Industry lobby group, the National Financial Services Federation (NFSF), said it looked forward to further consultation with the government to achieve reforms that both protect vulnerable Australians and keep the industry viable for consumers that use short-term loans.
"We welcome regulation that protects disadvantaged Australians and keeps unlicensed and unscrupulous lenders from gaining a foothold in the market," NFSF chairman Mark Redmond said in a statement on Friday.
The meeting came a day after the government expressed disappointment over the industry's refusal to negotiate.
A spokesman for the Assistant Treasurer described the meeting as constructive.
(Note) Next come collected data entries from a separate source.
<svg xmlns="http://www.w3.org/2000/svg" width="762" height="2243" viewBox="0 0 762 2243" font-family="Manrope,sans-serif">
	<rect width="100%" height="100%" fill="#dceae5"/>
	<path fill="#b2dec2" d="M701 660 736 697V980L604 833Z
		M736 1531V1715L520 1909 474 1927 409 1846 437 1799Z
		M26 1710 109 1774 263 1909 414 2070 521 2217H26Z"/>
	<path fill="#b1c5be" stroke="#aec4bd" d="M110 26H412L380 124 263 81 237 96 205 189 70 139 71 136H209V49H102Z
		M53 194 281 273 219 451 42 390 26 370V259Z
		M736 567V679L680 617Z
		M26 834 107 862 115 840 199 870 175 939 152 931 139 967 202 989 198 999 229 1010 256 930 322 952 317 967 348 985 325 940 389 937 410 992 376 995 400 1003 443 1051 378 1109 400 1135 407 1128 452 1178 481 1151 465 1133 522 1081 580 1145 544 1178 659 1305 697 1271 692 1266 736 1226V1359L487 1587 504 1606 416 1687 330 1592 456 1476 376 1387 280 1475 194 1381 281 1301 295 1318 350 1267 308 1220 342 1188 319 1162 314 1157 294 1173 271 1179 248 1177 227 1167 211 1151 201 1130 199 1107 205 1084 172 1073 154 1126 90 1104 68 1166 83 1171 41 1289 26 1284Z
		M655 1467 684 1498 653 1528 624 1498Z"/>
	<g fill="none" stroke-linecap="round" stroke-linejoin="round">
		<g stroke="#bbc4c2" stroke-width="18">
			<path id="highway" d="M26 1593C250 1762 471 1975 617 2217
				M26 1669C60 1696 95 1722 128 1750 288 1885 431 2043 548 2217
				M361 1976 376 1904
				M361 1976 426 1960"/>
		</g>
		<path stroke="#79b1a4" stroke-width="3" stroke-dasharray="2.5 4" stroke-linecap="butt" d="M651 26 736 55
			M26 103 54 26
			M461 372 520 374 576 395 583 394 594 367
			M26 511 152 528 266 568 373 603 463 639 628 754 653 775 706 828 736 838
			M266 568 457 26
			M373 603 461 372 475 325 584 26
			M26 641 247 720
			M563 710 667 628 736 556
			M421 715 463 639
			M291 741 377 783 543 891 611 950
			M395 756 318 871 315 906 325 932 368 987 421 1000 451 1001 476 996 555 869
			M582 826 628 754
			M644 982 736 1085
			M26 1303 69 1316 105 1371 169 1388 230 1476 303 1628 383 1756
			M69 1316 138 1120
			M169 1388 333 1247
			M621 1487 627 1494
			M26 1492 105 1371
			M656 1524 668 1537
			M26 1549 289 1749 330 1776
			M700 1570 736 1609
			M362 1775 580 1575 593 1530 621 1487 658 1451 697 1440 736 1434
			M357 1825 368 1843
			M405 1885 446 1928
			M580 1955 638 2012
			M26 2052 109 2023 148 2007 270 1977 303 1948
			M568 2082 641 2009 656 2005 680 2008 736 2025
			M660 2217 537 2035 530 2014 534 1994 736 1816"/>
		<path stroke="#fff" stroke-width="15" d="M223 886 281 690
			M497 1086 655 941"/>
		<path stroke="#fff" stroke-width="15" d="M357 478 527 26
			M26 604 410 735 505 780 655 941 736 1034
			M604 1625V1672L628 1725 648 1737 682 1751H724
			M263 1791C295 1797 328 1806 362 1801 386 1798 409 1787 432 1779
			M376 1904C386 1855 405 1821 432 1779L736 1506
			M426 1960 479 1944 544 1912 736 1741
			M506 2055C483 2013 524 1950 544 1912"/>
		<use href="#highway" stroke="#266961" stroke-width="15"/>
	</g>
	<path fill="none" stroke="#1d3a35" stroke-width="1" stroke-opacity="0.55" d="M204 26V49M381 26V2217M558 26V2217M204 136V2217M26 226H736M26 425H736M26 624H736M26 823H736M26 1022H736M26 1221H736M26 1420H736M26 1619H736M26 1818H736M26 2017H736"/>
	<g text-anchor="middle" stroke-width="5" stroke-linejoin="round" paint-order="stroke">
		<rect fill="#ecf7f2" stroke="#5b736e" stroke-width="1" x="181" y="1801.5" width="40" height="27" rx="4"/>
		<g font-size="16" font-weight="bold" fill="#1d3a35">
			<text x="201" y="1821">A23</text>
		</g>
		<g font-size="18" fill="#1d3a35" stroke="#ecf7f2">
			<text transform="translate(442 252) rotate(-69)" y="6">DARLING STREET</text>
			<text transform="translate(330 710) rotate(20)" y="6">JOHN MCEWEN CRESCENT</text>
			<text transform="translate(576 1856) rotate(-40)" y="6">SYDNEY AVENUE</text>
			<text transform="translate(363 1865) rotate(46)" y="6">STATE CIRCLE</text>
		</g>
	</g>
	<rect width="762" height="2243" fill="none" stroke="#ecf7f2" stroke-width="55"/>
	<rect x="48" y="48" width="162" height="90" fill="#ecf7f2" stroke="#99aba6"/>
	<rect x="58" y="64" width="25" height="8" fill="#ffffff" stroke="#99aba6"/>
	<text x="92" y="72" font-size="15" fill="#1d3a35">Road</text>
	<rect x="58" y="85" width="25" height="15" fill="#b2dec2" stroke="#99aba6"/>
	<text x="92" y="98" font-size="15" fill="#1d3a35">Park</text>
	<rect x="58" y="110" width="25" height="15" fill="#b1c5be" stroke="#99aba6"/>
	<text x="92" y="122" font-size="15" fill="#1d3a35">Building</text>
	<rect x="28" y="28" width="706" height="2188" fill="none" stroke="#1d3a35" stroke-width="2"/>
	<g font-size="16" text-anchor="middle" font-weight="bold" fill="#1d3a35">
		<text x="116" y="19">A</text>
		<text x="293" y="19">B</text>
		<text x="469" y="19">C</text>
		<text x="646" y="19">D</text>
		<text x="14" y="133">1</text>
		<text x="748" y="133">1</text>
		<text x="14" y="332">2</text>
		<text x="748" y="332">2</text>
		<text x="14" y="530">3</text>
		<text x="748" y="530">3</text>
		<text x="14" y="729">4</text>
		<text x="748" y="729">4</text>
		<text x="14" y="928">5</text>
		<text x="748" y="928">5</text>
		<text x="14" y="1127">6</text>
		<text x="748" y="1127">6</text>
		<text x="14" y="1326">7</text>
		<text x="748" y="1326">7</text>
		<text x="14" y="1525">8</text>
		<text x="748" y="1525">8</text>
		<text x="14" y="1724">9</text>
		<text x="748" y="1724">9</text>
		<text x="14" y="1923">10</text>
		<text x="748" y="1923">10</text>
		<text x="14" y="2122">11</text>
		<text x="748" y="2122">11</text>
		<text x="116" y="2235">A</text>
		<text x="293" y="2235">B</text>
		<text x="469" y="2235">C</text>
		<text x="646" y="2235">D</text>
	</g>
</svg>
"The Assistant Treasurer reiterated the Government's determination to end the practices of unscrupulous lenders who take advantage of vulnerable clients, and reform the payday lending sector."
The government intends to introduce legislation to parliament in the next sitting fortnight, he added.
The Assistant Treasurer unveiled draft legislation to reform the industry two weeks ago, which is designed to stop short-term lenders from overcharging vulnerable customers.
Payday lenders typically provide loans of between $200 and $2,000 that must be repaid within a short period of time, such as by the borrower's next payday.
Around half of customers have annual incomes below $24,000 and a quarter have incomes falling below the Henderson poverty line, according to a Treasury report released last Friday.
Borrowers usually have no access to other forms of credit, use the loan to meet basic living expenses and face interest rates from lenders of up to 48 per cent in NSW, Victoria, ACT, and Queensland.
Other states and territories have no interest rate cap.
If enacted, the reforms would set a national cap of 10 per cent on the up-front fee payday lenders can charge on loans, and a two per cent cap on the monthly fee they charge during the life of the loan.
The NFSF previously said the proposed cap is "unreasonably low" and would wipe out the industry.
Cash Converters' share price has fallen from about 75 cents to 50 cents over the past month, with the proposed regulations a major factor.
The proposed regulatons also caused Cash Converters major shareholder to pull out of an announced capital injection and joint venture expansion.